Vo = 247rev/60s. * 1.024m/rev=4.22 m/s.
V = 378rev/60s * 1.024m/rev = 6.45 m/s.
V = Vo + a*t
V = 6.45 m/s
Vo = 4.22 m/s
t = 6.54 s.
Solve for a.
d = Vo*t + 0.5a*t^2
To find the distance traveled by a point on the edge of the wheel, we need to determine the circumference of the wheel and then multiply it by the number of revolutions.
1. First, let's calculate the initial and final angular velocities (ω1 and ω2) in radians per second. We have the initial and final angular velocities in rotations per minute (rpm), so we need to convert them.
Given:
- Initial angular velocity (ω1) = 247 rpm
- Final angular velocity (ω2) = 378 rpm
To convert rpm to radians per second, we use the conversion factor: 1 rpm = π/30 radians per second.
So,
ω1 = 247 rpm × π/30 radians per second
ω2 = 378 rpm × π/30 radians per second
2. Next, let's calculate the angular acceleration (α) using the formula:
α = (ω2 - ω1) / t
Where:
- ω1 is the initial angular velocity in radians per second
- ω2 is the final angular velocity in radians per second
- t is the time in seconds
Given values:
- ω1 (initial angular velocity)
- ω2 (final angular velocity)
- t (time) = 6.54 s
Plug in the values and calculate α.
3. Once we have the angular acceleration (α), we can determine the distance traveled using the formula for uniform angular acceleration:
θ = ω1*t + 1/2 * α * t^2
Where:
- θ is the angular displacement in radians
- ω1 is the initial angular velocity in radians per second
- α is the angular acceleration in radians per second squared
- t is the time in seconds
4. Finally, we can calculate the distance traveled by multiplying the angular displacement (θ) by the circumference of the wheel.
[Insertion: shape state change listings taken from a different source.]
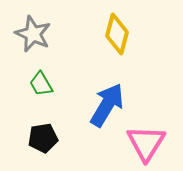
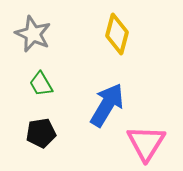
black pentagon: moved 2 px left, 5 px up
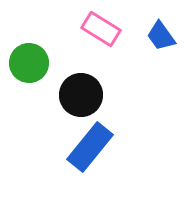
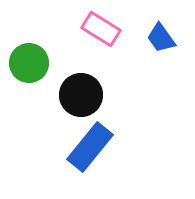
blue trapezoid: moved 2 px down
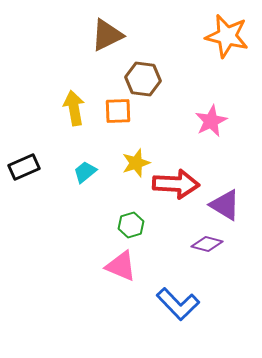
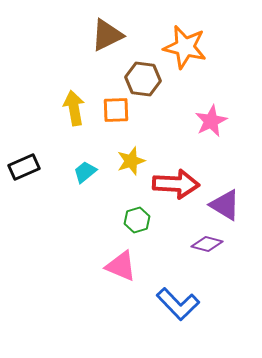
orange star: moved 42 px left, 11 px down
orange square: moved 2 px left, 1 px up
yellow star: moved 5 px left, 2 px up
green hexagon: moved 6 px right, 5 px up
The circumference (C) of a wheel can be calculated using the formula:
C = 2 * π * r
Where:
- C is the circumference of the wheel
- r is the radius of the wheel, which is half of the diameter
Given value:
- Diameter of the wheel = 32.6 cm
Convert the diameter to radius by dividing it by 2.
Finally, multiply the angular displacement (θ) by the circumference (C) to find the distance traveled by a point on the edge of the wheel.